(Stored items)
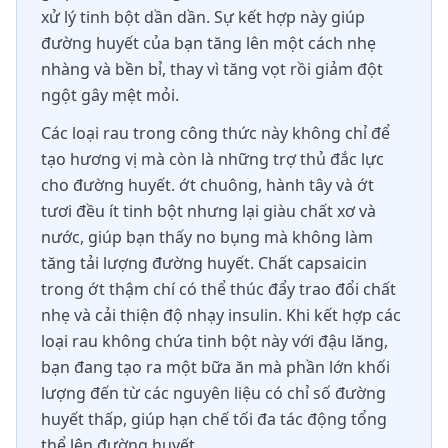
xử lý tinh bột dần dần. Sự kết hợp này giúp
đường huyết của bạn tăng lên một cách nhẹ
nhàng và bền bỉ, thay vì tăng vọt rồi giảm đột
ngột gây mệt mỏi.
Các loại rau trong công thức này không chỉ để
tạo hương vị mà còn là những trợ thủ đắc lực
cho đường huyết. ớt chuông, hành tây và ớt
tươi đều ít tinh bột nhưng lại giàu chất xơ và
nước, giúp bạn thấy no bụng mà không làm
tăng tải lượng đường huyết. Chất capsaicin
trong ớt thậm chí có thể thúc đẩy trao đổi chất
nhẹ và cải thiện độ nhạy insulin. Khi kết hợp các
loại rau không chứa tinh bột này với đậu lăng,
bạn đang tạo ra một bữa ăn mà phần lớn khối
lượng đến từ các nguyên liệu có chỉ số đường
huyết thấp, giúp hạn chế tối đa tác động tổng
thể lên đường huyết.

> _TASK BRIEF_: Copy out the records above in full, exactly as written, but not the pictures.

> _WRITTEN REPLY_:
xử lý tinh bột dần dần. Sự kết hợp này giúp
đường huyết của bạn tăng lên một cách nhẹ
nhàng và bền bỉ, thay vì tăng vọt rồi giảm đột
ngột gây mệt mỏi.
Các loại rau trong công thức này không chỉ để
tạo hương vị mà còn là những trợ thủ đắc lực
cho đường huyết. ớt chuông, hành tây và ớt
tươi đều ít tinh bột nhưng lại giàu chất xơ và
nước, giúp bạn thấy no bụng mà không làm
tăng tải lượng đường huyết. Chất capsaicin
trong ớt thậm chí có thể thúc đẩy trao đổi chất
nhẹ và cải thiện độ nhạy insulin. Khi kết hợp các
loại rau không chứa tinh bột này với đậu lăng,
bạn đang tạo ra một bữa ăn mà phần lớn khối
lượng đến từ các nguyên liệu có chỉ số đường
huyết thấp, giúp hạn chế tối đa tác động tổng
thể lên đường huyết.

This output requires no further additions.